**Work instructions:** When you restate the data, keep every word as it is and drop the images.

+--

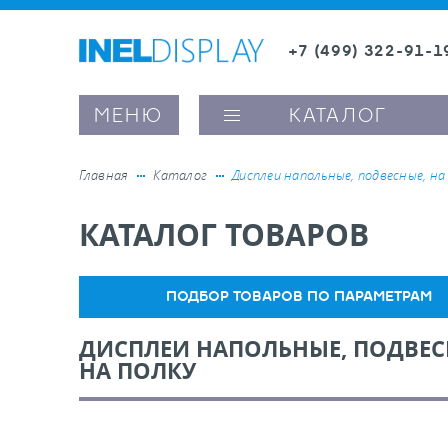
+7 (499) 322-91-1
8 (800) 600-63-0
МЕНЮ
КАТАЛОГ
Главная
Каталог
Дисплеи напольные, подвесные, на
КАТАЛОГ ТОВАРОВ
ые ценникодержатели
ители полочного пространства
ПОДБОР ТОВАРОВ ПО ПАРАМЕТРАМ
ДИСПЛЕИ НАПОЛЬНЫЕ, ПОДВЕС
ели вывесок и шелфтокеры
НА ПОЛКУ
ое оборудование, комплектующие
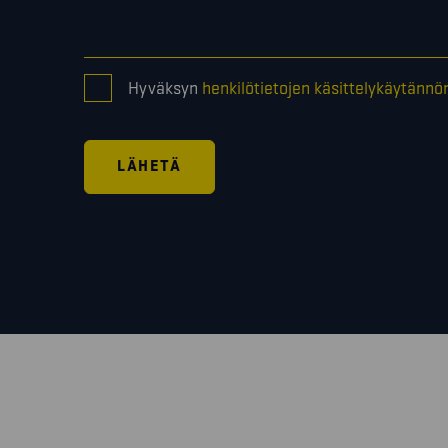
CONSENT
Hyväksyn
henkilötietojen käsittelykäytännö
*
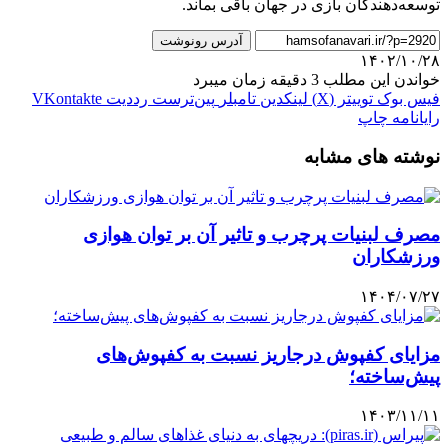
توسعه‌دهندگان بازی در جهان باقی بماند.
آدرس رونوشت
۱۴۰۲/۱۰/۲۸
خواندن این مطلب 3 دقیقه زمان میبرد
فیس بوک
توییتر (X)
لینکدین
‫تامبلر
‫پین‌ترست
‫رددیت
‫VKontakte
رایانامه
چاپ
نوشته های مشابه
مصرف لبنیات پرچرب و تاثیر آن بر توان هوازی
ورزشکاران
۱۴۰۴/۰۷/۲۷
مزایای کفپوش درجاریز نسبت به کفپوش‌های
پیش‌ساخته؛
۱۴۰۳/۱۱/۱۱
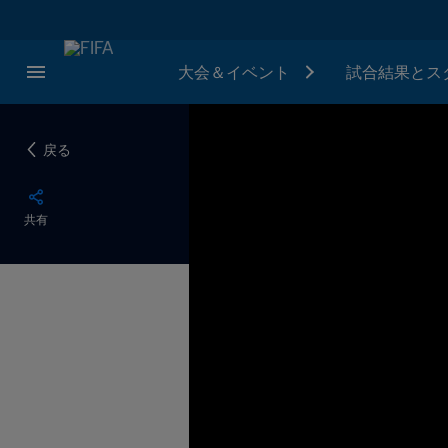
大会＆イベント
試合結果とス
戻る
共有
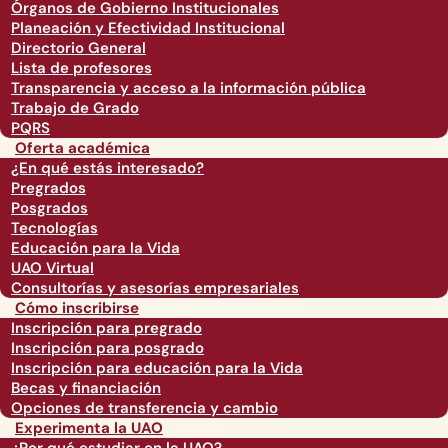
Órganos de Gobierno Institucionales
Planeación y Efectividad Institucional
Directorio General
Lista de profesores
Transparencia y acceso a la información pública
Trabajo de Grado
PQRS
Oferta académica
¿En qué estás interesado?
Pregrados
Posgrados
Tecnologías
Educación para la Vida
UAO Virtual
Consultorías y asesorías empresariales
Cómo inscribirse
Inscripción para pregrado
Inscripción para posgrado
Inscripción para educación para la Vida
Becas y financiación
Opciones de transferencia y cambio
Experimenta la UAO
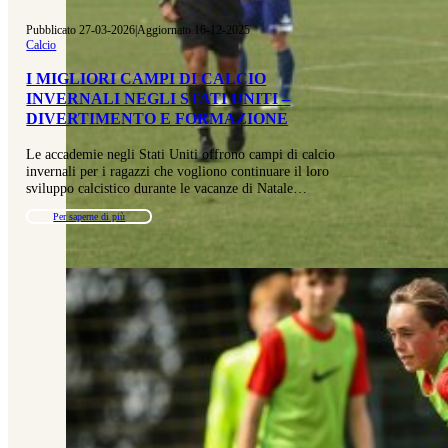
Pubblicato 27-03-2026
|
Aggiornato 16-12-2025
Calcio
I MIGLIORI CAMPI DI CALCIO
INVERNALI NEGLI STATI UNITI –
DIVERTIMENTO E FORMAZIONE
Le accademie negli Stati Uniti offrono campi di calcio
invernali per i ragazzi che vogliono continuare il loro
sviluppo calcistico durante le vacanze di Natale…
Per saperne di più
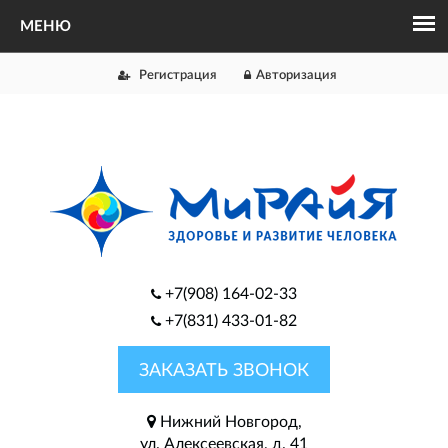
Регистрация
Авторизация
+7(908) 164-02-33
+7(831) 433-01-82
ЗАКАЗАТЬ ЗВОНОК
Нижний Новгород,
ул. Алексеевская, д. 41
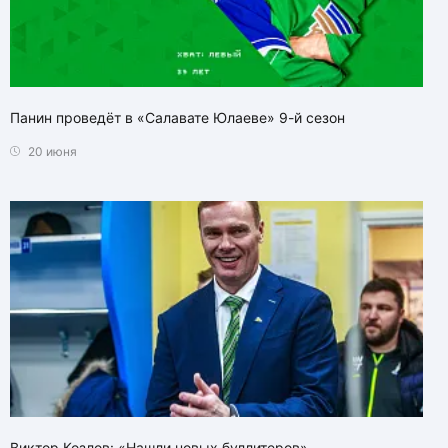
Панин проведёт в «Салавате Юлаеве» 9-й сезон
20 июня
Виктор Козлов: «Нашли новых буллитеров»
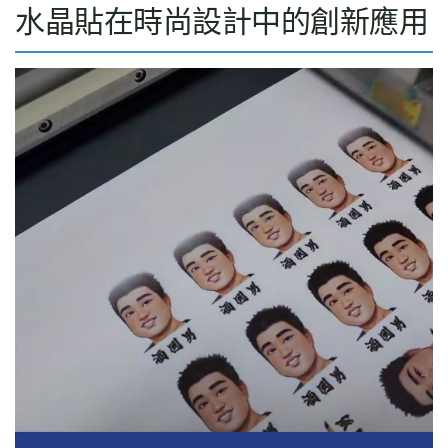
水晶貼在時尚設計中的創新應用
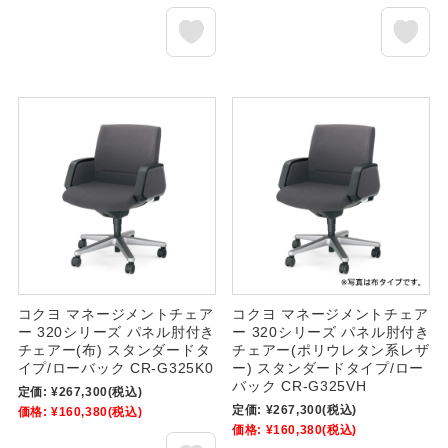
コクヨ マネージメントチェア
コクヨ マネージメントチェア
ー 320シリーズ パネル肘付き
ー 320シリーズ パネル肘付き
チェアー(布) スタンダードタ
チェアー(ポリウレタン系レザ
イプ/ローバック CR-G325K0
ー) スタンダードタイプ/ロー
バック CR-G325VH
定価:
¥267,300
(税込)
定価:
¥267,300
(税込)
価格:
¥160,380
(税込)
価格:
¥160,380
(税込)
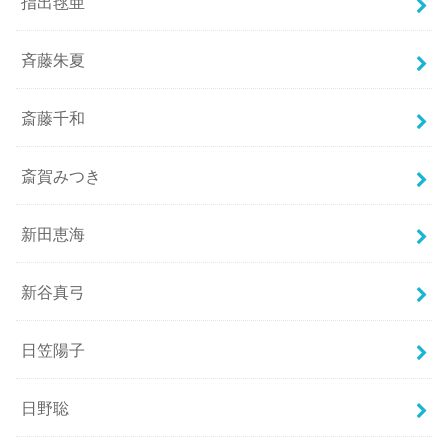
指出毬亜
斉藤朱夏
斎藤千和
斎賀みつき
新田恵海
新谷真弓
日笠陽子
日野聡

+--

**Written response:**
+7 (499) 322-91-1
8 (800) 600-63-0
МЕНЮ
КАТАЛОГ
Главная
Каталог
Дисплеи напольные, подвесные, на
КАТАЛОГ ТОВАРОВ
ые ценникодержатели
ители полочного пространства
ПОДБОР ТОВАРОВ ПО ПАРАМЕТРАМ
ДИСПЛЕИ НАПОЛЬНЫЕ, ПОДВЕС
ели вывесок и шелфтокеры
НА ПОЛКУ
ое оборудование, комплектующие
CONSENT
Hyväksyn
henkilötietojen käsittelykäytännö
*
توسعه‌دهندگان بازی در جهان باقی بماند.
آدرس رونوشت
۱۴۰۲/۱۰/۲۸
خواندن این مطلب 3 دقیقه زمان میبرد
فیس بوک
توییتر (X)
لینکدین
‫تامبلر
‫پین‌ترست
‫رددیت
‫VKontakte
رایانامه
چاپ
نوشته های مشابه
مصرف لبنیات پرچرب و تاثیر آن بر توان هوازی
ورزشکاران
۱۴۰۴/۰۷/۲۷
مزایای کفپوش درجاریز نسبت به کفپوش‌های
پیش‌ساخته؛
۱۴۰۳/۱۱/۱۱
大会＆イベント
試合結果とス
戻る
共有
Órganos de Gobierno Institucionales
Planeación y Efectividad Institucional
Directorio General
Lista de profesores
Transparencia y acceso a la información pública
Trabajo de Grado
PQRS
Oferta académica
¿En qué estás interesado?
Pregrados
Posgrados
Tecnologías
Educación para la Vida
UAO Virtual
Consultorías y asesorías empresariales
Cómo inscribirse
Inscripción para pregrado
Inscripción para posgrado
Inscripción para educación para la Vida
Becas y financiación
Opciones de transferencia y cambio
Experimenta la UAO
Pubblicato 27-03-2026
|
Aggiornato 16-12-2025
Calcio
I MIGLIORI CAMPI DI CALCIO
INVERNALI NEGLI STATI UNITI –
DIVERTIMENTO E FORMAZIONE
Le accademie negli Stati Uniti offrono campi di calcio
invernali per i ragazzi che vogliono continuare il loro
sviluppo calcistico durante le vacanze di Natale…
Per saperne di più
Регистрация
Авторизация
+7(908) 164-02-33
+7(831) 433-01-82
ЗАКАЗАТЬ ЗВОНОК
Нижний Новгород,
ул. Алексеевская, д. 41
Панин проведёт в «Салавате Юлаеве» 9-й сезон
20 июня
Виктор Козлов: «Нашли новых буллитеров»
水晶貼在時尚設計中的創新應用
コクヨ マネージメントチェア
コクヨ マネージメントチェア
ー 320シリーズ パネル肘付き
ー 320シリーズ パネル肘付き
チェアー(布) スタンダードタ
チェアー(ポリウレタン系レザ
イプ/ローバック CR-G325K0
ー) スタンダードタイプ/ロー
バック CR-G325VH
定価:
¥267,300
(税込)
定価:
¥267,300
(税込)
価格:
¥160,380
(税込)
価格:
¥160,380
(税込)
指出毬亜
斉藤朱夏
斎藤千和
斎賀みつき
新田恵海
新谷真弓
日笠陽子
日野聡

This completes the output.